Received news today that my grandmother died. It was kind of expected that this would probably happen while I was on the trip, as she was more or less on her deathbed when I left. During World War II she rode her bicycle from Washington to San Francisco. As I kid I remember thinking that that was a ridiculous thing to do, especially for my grandma haha. Her bicycle trip definitely fascinated me while I was growing up, and it was my first introduction to long distance bike touring. She is partially responsible for helping me discover how much I love traveling by bike, and, although she may not have know it, she definitely had a hand in motivating me to take this trip. Rest in peace Grandma Betty.
|Sara and her friends in the Alto Tajo national park|
Day 20David showed me around town in the morning and we went see this cool valley a couple of miles out of town. It was really interesting because the rocks were bright red, and they really stood out a lot with the light green trees below. We also walked through a farming village where they built most of their buildings from the local stones, so the buildings blended into the rocks in the background in a really interesting way. It was a great start to the day.
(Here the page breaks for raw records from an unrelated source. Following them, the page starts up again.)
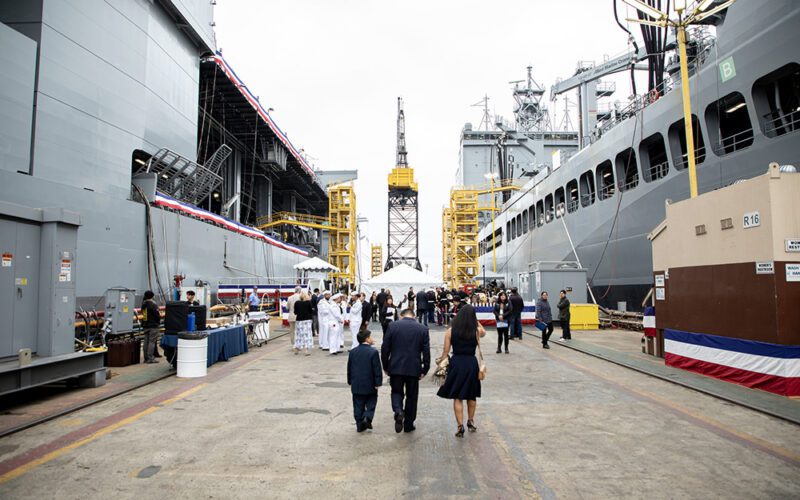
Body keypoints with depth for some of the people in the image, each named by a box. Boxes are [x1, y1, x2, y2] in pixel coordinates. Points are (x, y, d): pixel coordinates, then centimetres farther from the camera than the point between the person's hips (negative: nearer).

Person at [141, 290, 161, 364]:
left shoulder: (143, 304, 8)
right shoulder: (153, 304, -16)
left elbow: (143, 314, 15)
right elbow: (157, 314, -16)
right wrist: (158, 321, 4)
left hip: (145, 325, 8)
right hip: (153, 325, -8)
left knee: (146, 341, 12)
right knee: (152, 341, -5)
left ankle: (146, 358, 18)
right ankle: (150, 358, -5)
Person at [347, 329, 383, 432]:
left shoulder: (352, 352, 3)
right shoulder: (373, 352, -13)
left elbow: (349, 368, 9)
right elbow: (377, 369, -13)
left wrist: (350, 381, 18)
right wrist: (378, 383, -7)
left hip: (356, 385, 4)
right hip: (370, 385, -4)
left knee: (358, 406, 12)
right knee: (371, 403, 13)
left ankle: (360, 425, 14)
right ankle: (367, 418, -5)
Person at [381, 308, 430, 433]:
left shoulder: (392, 326, -3)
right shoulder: (423, 329, -1)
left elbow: (385, 348, -2)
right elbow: (426, 352, -2)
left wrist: (385, 367, 9)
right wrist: (424, 370, 6)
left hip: (396, 367, 0)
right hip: (414, 368, 1)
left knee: (396, 392, 17)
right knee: (411, 396, 15)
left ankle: (398, 411, -11)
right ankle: (408, 425, 22)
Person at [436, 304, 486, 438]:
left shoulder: (450, 331, -5)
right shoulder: (477, 331, -4)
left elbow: (445, 351, -3)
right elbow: (484, 332, 21)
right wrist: (475, 320, 12)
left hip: (456, 363, -1)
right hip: (472, 363, 1)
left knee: (457, 397, 7)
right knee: (471, 395, 20)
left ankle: (460, 426, 2)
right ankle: (470, 422, 34)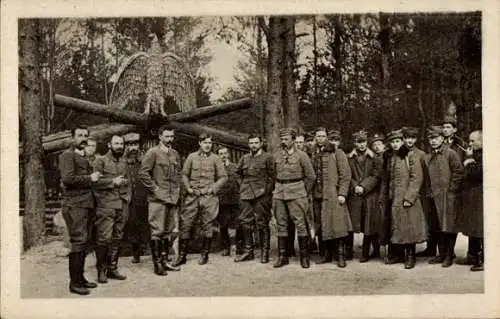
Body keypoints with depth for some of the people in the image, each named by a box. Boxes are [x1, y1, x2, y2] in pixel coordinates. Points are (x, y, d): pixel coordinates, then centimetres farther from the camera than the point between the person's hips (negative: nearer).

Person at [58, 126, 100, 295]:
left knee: (84, 242, 11)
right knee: (78, 242, -10)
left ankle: (80, 278, 19)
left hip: (86, 204, 9)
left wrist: (95, 178, 7)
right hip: (74, 205, -9)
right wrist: (89, 178, -10)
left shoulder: (84, 157, 22)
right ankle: (74, 282, -5)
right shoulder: (67, 155, -5)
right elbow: (68, 178, -18)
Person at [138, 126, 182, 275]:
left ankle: (164, 260, 20)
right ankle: (157, 263, 1)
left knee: (168, 231, 11)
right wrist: (154, 188, -12)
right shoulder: (153, 153, -6)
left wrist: (177, 189, 13)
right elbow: (143, 173, -10)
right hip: (158, 199, -7)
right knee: (157, 231, -5)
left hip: (172, 198, 7)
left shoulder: (175, 154, 14)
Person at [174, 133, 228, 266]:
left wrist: (213, 189, -6)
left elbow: (223, 177, 6)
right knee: (185, 224, -2)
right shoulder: (192, 157, 8)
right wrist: (188, 187, -3)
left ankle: (204, 254, 16)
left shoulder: (215, 159, 6)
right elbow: (184, 174, 12)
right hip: (192, 196, 1)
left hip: (209, 197, -1)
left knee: (207, 226, 3)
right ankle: (182, 255, 7)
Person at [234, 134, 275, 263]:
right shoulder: (244, 158, 16)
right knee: (245, 222, 5)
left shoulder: (267, 157, 2)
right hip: (246, 195, 5)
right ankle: (248, 251, 15)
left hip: (261, 195, -5)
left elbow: (272, 176, -2)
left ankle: (265, 252, 7)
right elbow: (238, 173, 23)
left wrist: (266, 189, -10)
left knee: (262, 223, -2)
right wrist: (244, 187, 14)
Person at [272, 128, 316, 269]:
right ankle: (282, 256, 11)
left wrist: (304, 193, 5)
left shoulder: (301, 155, -2)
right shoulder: (276, 156, 9)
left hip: (296, 193, -4)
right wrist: (277, 189, 11)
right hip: (279, 193, 4)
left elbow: (311, 177, 3)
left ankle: (304, 256, 4)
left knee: (300, 224, -4)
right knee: (281, 224, 5)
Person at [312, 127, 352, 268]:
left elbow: (345, 175, -5)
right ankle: (327, 255, 17)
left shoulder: (337, 153, -1)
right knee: (321, 227, 7)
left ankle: (340, 256, 2)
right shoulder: (314, 154, 15)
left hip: (333, 195, -5)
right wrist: (311, 193, 10)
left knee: (336, 226, -7)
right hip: (317, 196, 5)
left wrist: (342, 193, -12)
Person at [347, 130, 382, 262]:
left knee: (369, 225, -2)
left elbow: (376, 176, -2)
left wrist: (363, 187, -13)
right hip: (355, 195, 1)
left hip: (370, 194, -1)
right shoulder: (349, 158, 8)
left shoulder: (374, 157, 5)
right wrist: (355, 187, -12)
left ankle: (365, 253, 9)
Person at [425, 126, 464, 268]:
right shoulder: (428, 157, 15)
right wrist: (430, 192, 9)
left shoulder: (450, 153, -4)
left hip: (448, 197, -6)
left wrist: (451, 190, -11)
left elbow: (458, 172, -9)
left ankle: (449, 256, 3)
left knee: (449, 227, -4)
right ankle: (442, 254, 19)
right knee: (438, 228, 10)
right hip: (434, 197, 6)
I wasn´t in too much of a hurry to get on the bike because today was a relatively short 75 kilometers into the next town, Alcaniz. We drank some coffee, and then I took my time getting everything together. Big hill out of town, but besides from that the ride wasn´t too bad. The only problem was the wind, coming at me diagonally and almost knocking me off my bike a couple of times. For an hour or two I was constantly turning left in order to stay on the straight road. Got into the town of Alcaniz and met up with another couchsurfiner, Oscar. I knew this would be fun because he was really into bicycle touring. When I arrived at his house I was amazed to see how many bikes he owned. A couple a mountain bikes, some road bikes, hybrid bikes, even a tandem, probably ten in all. This was definitely the right guy to stay with on a bike trip haha.I got to meet his family, and he wanted me to practice English with his children, which was kind of funny. Oscar was also really into environmental sustainability, and he had a really cool custom built house which minimized energy consumption. Great guy, nice family.